Before that time, we had also gotten reports that the rollout collection in NeMo Gym could not be used with high concurrency; that is, in some cases people had to set the concurrency to 32 requests in parallel. Putting these two data points together, we figured something was wrong with the concurrency setup in NeMo Gym.

For some context, NeMo Gym is a set of servers that end up calling a model endpoint server at some point. It is really important that we never artificially restrict the concurrency on the NeMo Gym side since technically we are always clients of that model endpoint server; the model endpoint server could handle many more requests than we are restricting the concurrency to. So we always want NeMo Gym to be as efficient as possible and not have, for example, a max parallel requests or something parameter in NeMo Gym.

Eventually, we isolated the issue to our async HTTP backend—httpx and httpcore. We originally decided to use httpx for the async HTTP backend in NeMo Gym because the OpenAI client uses it by default so we can share the same backend HTTP client.
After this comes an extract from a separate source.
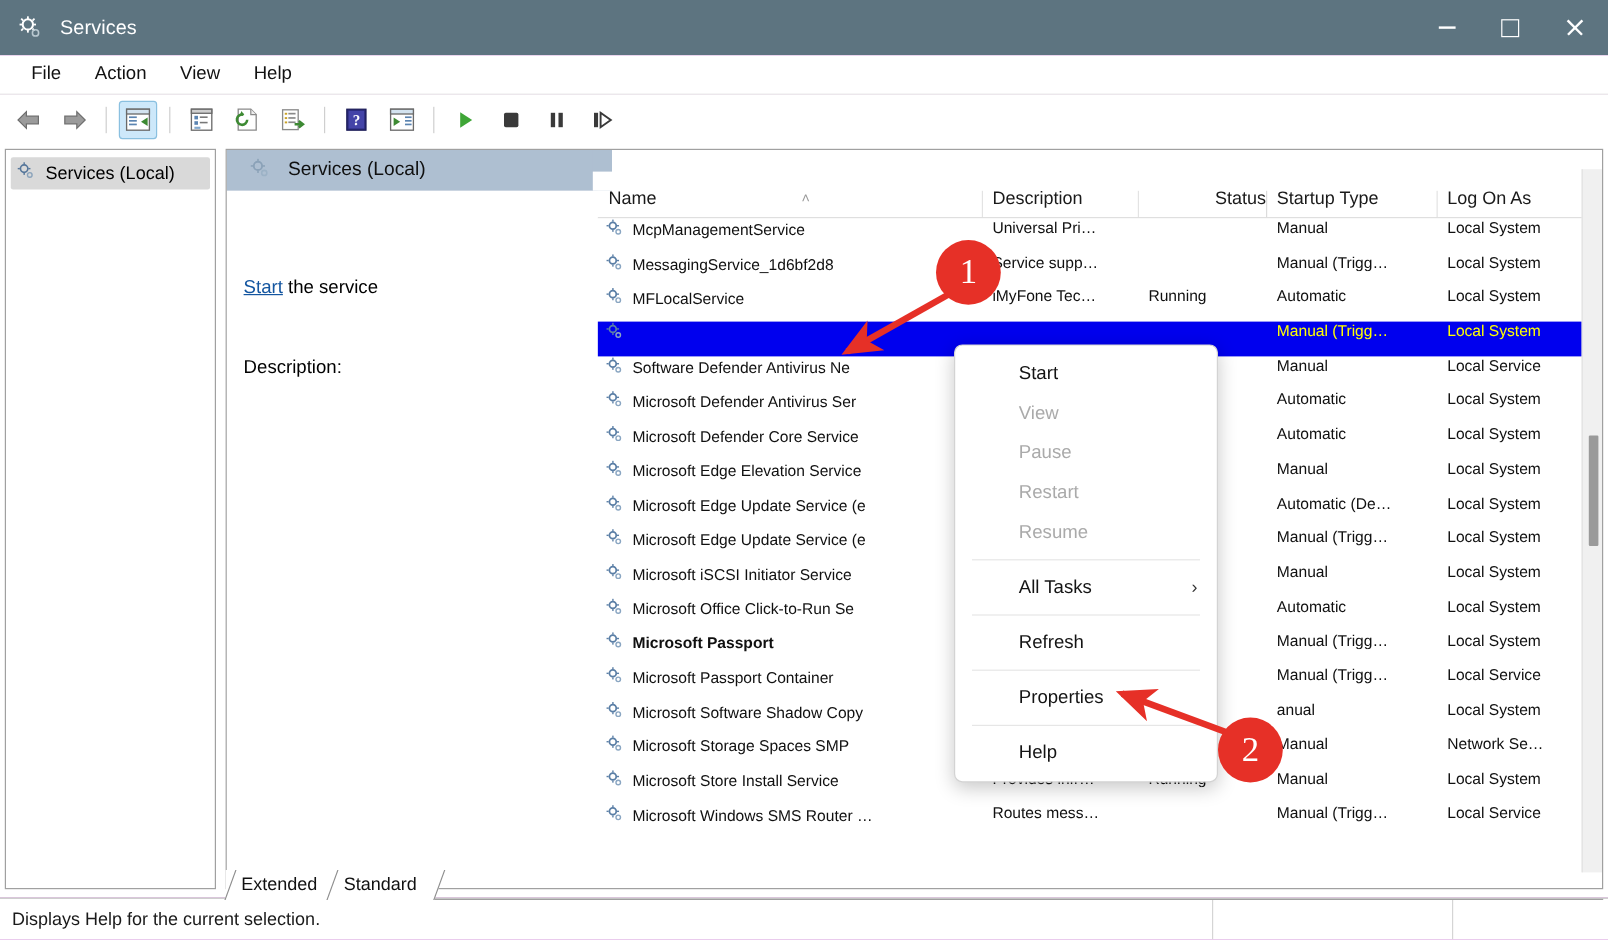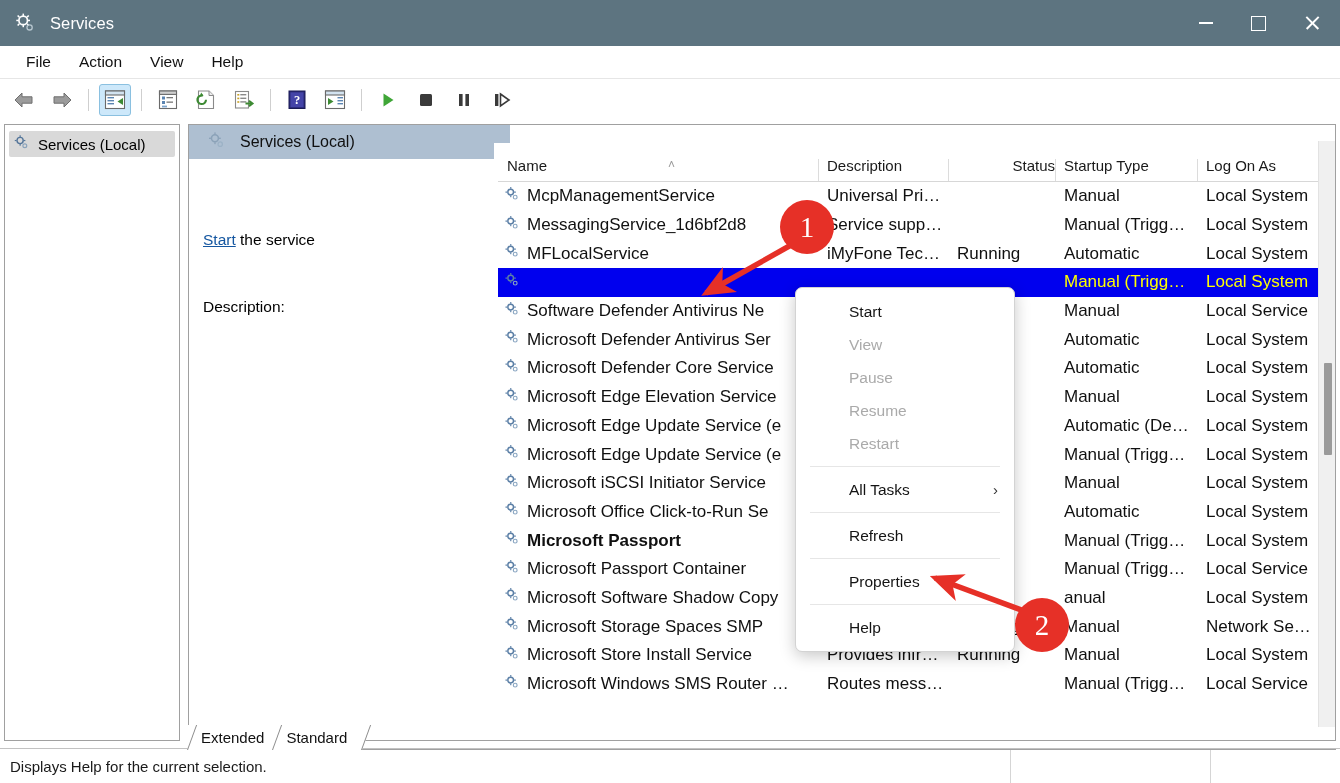"McpManagementService" .row { align-items: center -> flex-start; font-size: 17px -> 13px }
Unfortunately, the httpcore connection pool subroutine for pooling connections over requests is O(n^2) where n is the number of queued requests.

Networking mental model:

  1. A request is sent by NeMo Gym to the model endpoint server.

  2. This request requires a connection from our client side to the server side.

    1. This connection is a socket (identified by a port) and a socket is an open file (managed by the operating system).

    2. If we are sending 100 requests, in the worst case we could open 100 connections == 100 open files. This quickly becomes very expensive.

    3. So, async HTTP backends will pool requests across connections to a single endpoint, where multiple requests can leverage the same file if they are going to the same endpoint origin.

    4. This is called connection pooling. It is possible that all 100 requests share a single connection.

  3. But this connection pooling now needs some management logic. When the client sends a new request, it needs to determine if that request can reuse an existing connection.

    1. And this is where the httpcore connection pool logic is very inefficient.

Here are the key calls in the stack trace:

  1. OpenAI client at some point calls httpx client

  2. httpx client calls into the transport

  3. Transport calls into httpcore connection pool

  4. For each request, the httpcore connection pool calls this _assign_requests_to_connections subroutine

    1. This subroutine loops through connections

    2. and loops through queued requests

    3. Which results in a total of O(n^2) runtime if the number of queued requests is large. Which is always the case if we slam with some larger number of requests.

In the end, we decided to swap our HTTP backend from httpx to aiohttp since we had good prior experience working with aiohttp in production infra.

Here are some GitHub issues related to this problem. They did not help too much, but they did validate our solution to use aiohttp as an async HTTP backend instead:

If you are using AsyncOpenAI client with a parallelism > 32, you may also want to check if this kind of inefficiency also affects your setup.